Fingerprint Security on Cell Phones Breached...
Now there is a new hack that allows hackers to access your phone using a brute-force fingerprint attack.
Using your fingerprint to open your phone or even unlock your computer is convenient. I use it myself. But as I’ve said hundreds (Thousands?) of times, “Convenience is the antithesis of security.”
Before we go any further, let me tone down the rhetoric a little. This is not a common attack. The chances of it being used against you are slim, and the attacker needs access to your cell phone. BUT, if you keep sensitive information on your phone, and your phone gets stolen or lost, your probability of a breach skyrockets.
How It Works...
The attack is called "BluePrint" and it bypasses security measures that are supposed to stop attackers from being able to continue to attempt to unlock your phone after multiple failed fingerprint unlock attempts.
What has been done is the equivalent of a hardware “Man In The Middle” attack. Using this attack, a bad agent uses a fingerprint database and exploits some zero-day flaws in some routines called “Cancel-After-Match-Fail (CAMF) and Match-After-Lock (MAL)”. Using this, a hacker can run thousands, or millions, of fingerprint encodings past your phone at the speed of computers.
The hack requires the bad agent to be in possession of your phone (which could happen if it is stolen or lost), be in possession of a fingerprint database (which they can get easily on the dark web), and have a specialized microcontroller board with an auto-clicker (that you can put together for about $15 if you know what you are doing.)
Almost all phones are susceptible...
Researchers tested the hack against 10 different phones including Apple, Huawei, OnePlus, OPPO, Samsung, Xiaomi, and Vivo. They were able to achieve infinite attempts at unlocking the phone on Android and Harmony OS-equipped phones and were able to get 10 additional attempts at unlocking iOS phones.

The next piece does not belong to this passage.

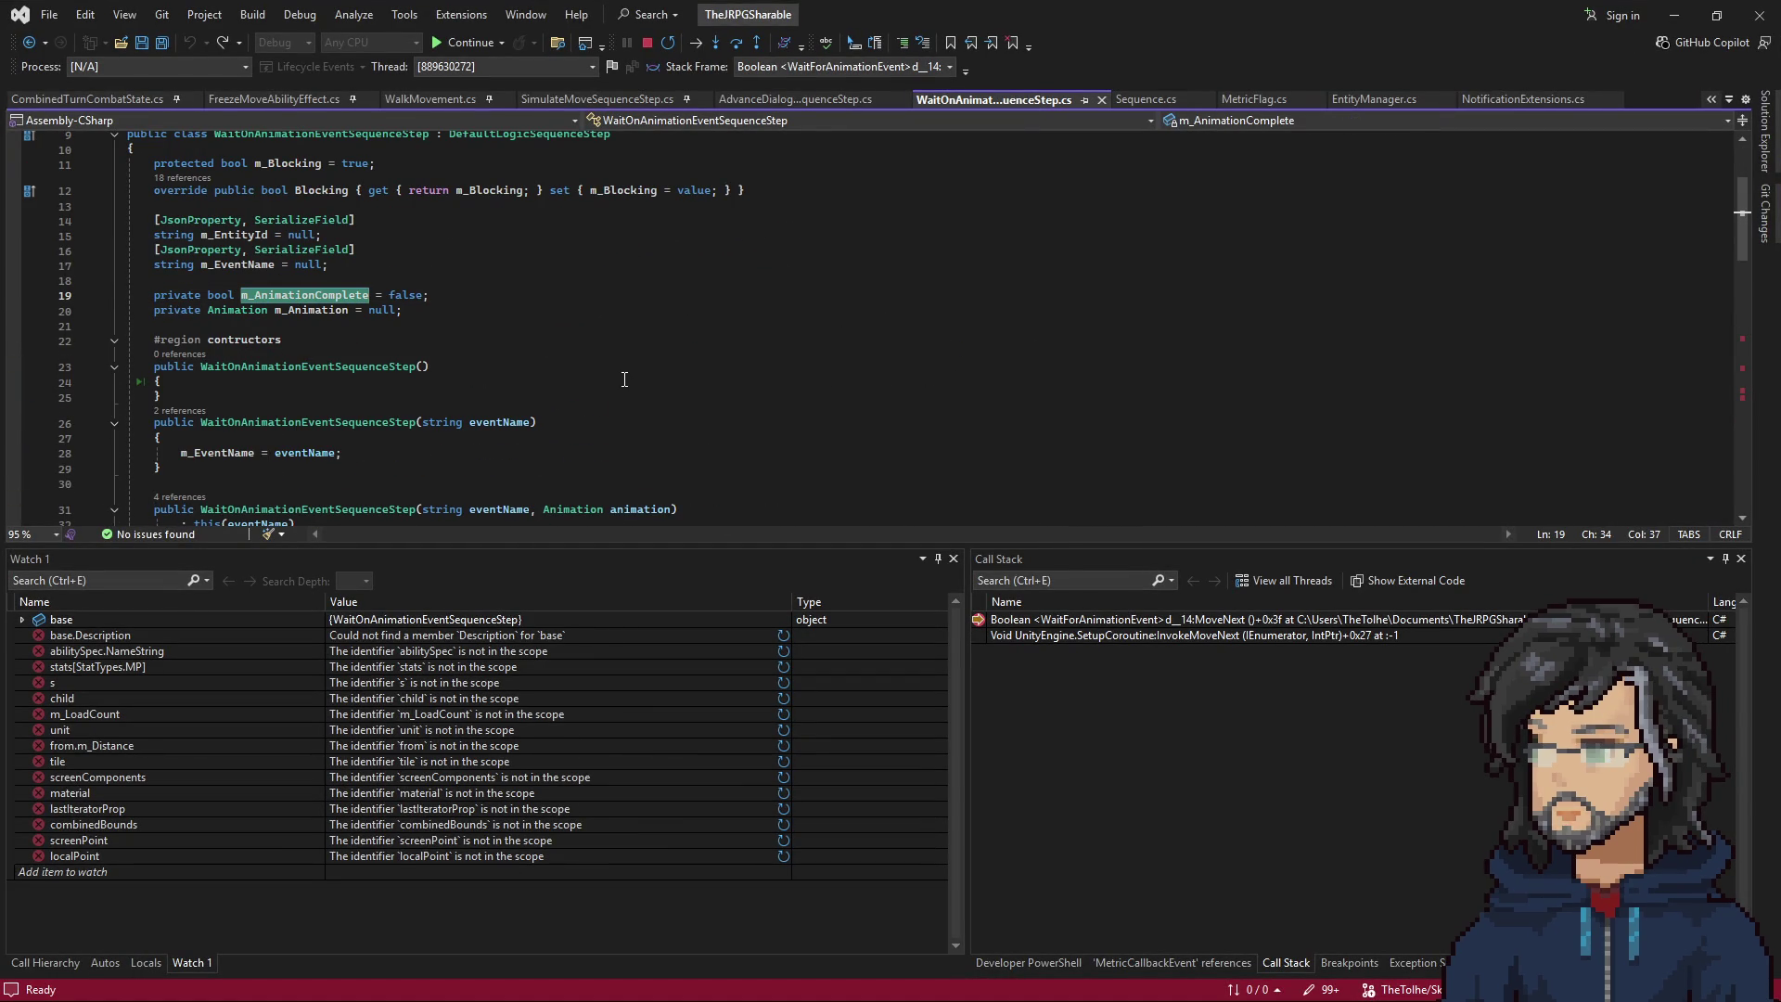
pyautogui.scroll(-9, 625, 379)
pyautogui.click(234, 399)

The issues that make this hack possible have been acknowledged by Apple, Google, AMD, Intel, Nvidia, and Qualcomm. We can only hope that future updates to the OS correct some of these issues, although to be completely honest, manufacturers sometimes de-prioritize fixes if they believe that the probability is too low to bother with. In other words, yes, your phone manufacturer frequently releases operating systems with known flaws and exploits in it because they are willing to let a few people get hacked rather than spend the money to close the vulnerability.
What you can do to protect yourself...
Is this something you should worry about? Not really. Is this something of which you should be aware? Absolutely. Knowledge is power. If you know what CAN be done, you know what precautions to take if your phone is lost or stolen. Assuming that no one can get into your phone because it is locked is not a good strategy.
If your phone is ever lost or stolen, and you can't locate it using whatever tools you have available (find-my-phone or other tools) you should take these immediate steps:
- If you have security software that allows you to lock down your phone or "brick" it, use it immediately
- If you don't have such software, assume that your phone is compromised and
- If you have corporate information or access from your phone, alert your company's IT department so they can take immediate action to stop any incoming access requests from your phone.
- Change all of your account passwords, starting with the most important ones, like bank accounts.
- Freeze or lock your credit profiles so that new accounts can't be created using your phone and 2 Factor Authorization or other credentials found on your phone.
- Log into your authenticator app from a computer and reset your access and/or remove the authenticator access from your phone.
- Contact your phone company and ensure that you have a voice password set on your account. (You should have already done this!) This will keep anyone from changing your phone access without the spoken password.